Ich kenne – zumindest unter den mir möglichen Alternativen – nichts Deprimierenderes als den Schriftstellerberuf und habe es bisher erfolgreich geschafft, ihm zu entkommen. Die Qual am Text, das Sich-Durchsetzen auf einem Markt, der mich nicht gerufen hat, die öffentlichen Auftritte vor einem verständnislosen Publikum, auch wenn es höflich applaudiert. Vor allem aber die Arbeit, das Schreiben, das Neuschreiben, das Nochmalsneuschreiben, das Korrekturlesen, die Verbesserungen oder was ich für solche halte, die entsetzlichen Zweifel vor der Abgabe, und ist das Buch da, ist es für den Autor bereits veraltet, denn er ist beim nächsten oder übernächsten Thema und wird nun gezwungen, sich zu erinnern, was er einmal gedacht und geschrieben hat.
Ich erinnere mich an meine Erleichterung, als ich damals erfuhr, ich bekomme eine Stelle in Brasilien, eine solche, die mir für nichts anderes Zeit lassen wird.
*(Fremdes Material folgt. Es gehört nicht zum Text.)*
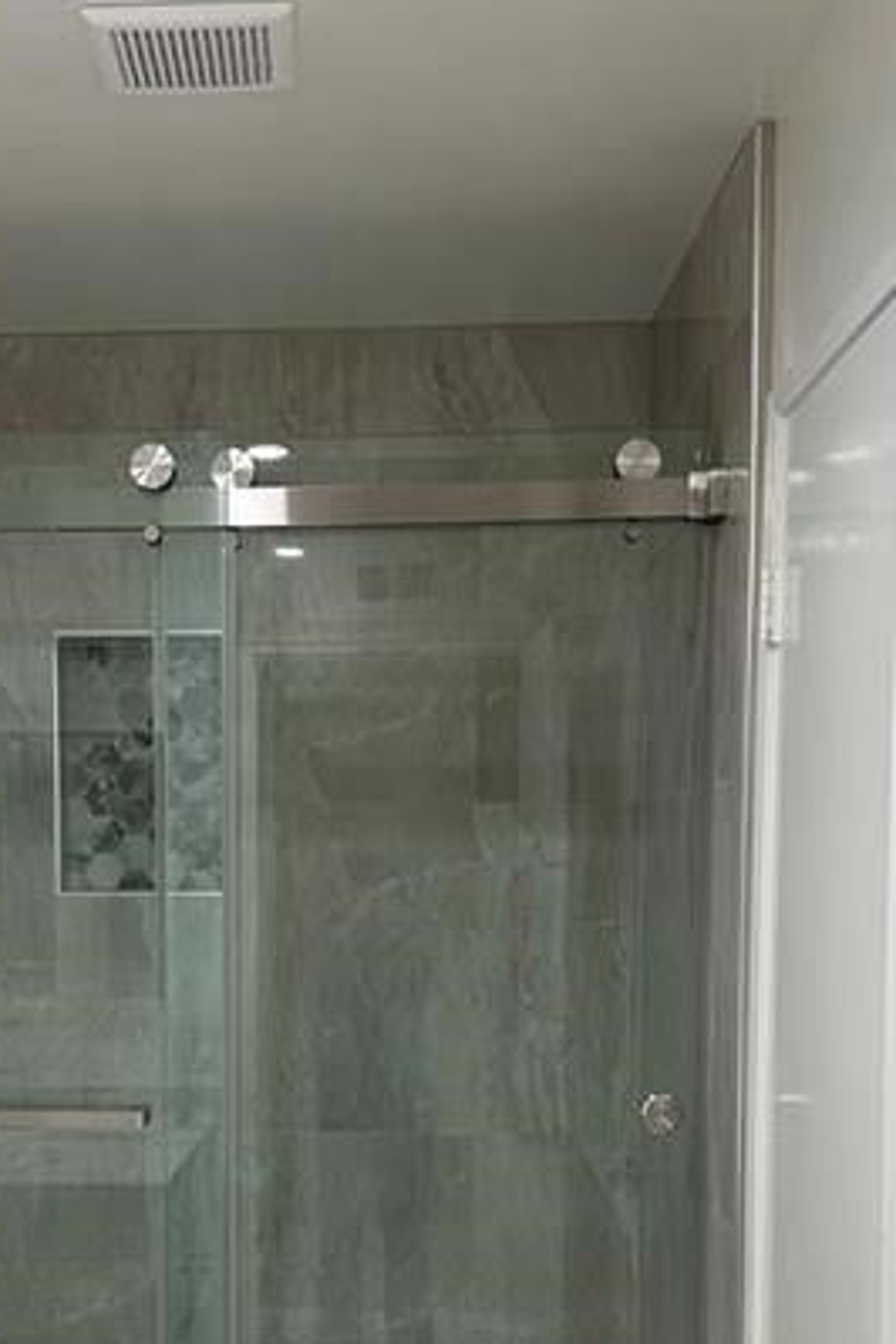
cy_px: 984
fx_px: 1792
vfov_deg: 40.1
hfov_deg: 27.8
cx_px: 276
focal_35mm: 48
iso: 160
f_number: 1.78
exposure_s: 1/120
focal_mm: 6.86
Schreiben für die nächsten fünf Jahre völlig unmöglich. Ein Aufschub. Ein weiterer Aufschub. Noch ein Aufschub. Freundinnen und Freunde, sogar die Kollegen bei meinem langjährigen Arbeitgeber legten mir nahe, Rente zu beantragen, damit ich endlich Zeit zum Schreiben fände. Sie rechneten mir vor, mein angespartes Geld, die Rente und die Mieteinnahmen müssten doch ausreichen, um die Altersarmut weit vor mir herzuschieben. Und wer weiß, wenn ich mit meinen Veröffentlichungen auch wirtschaftlich erfolgreich wäre, würde sie mich vielleicht niemals ereilen.
Aber es ist nicht die Angst vor der Altersarmut, die mich antrieb, einen neuen Job anzunehmen, einen mich erfüllenden, vereinnahmenden, der mir keine Zeit zum Schreiben lässt. Es ist mein Fluchtinstinkt. Und das Glück: Ich habe eine neue Ausrede gefunden.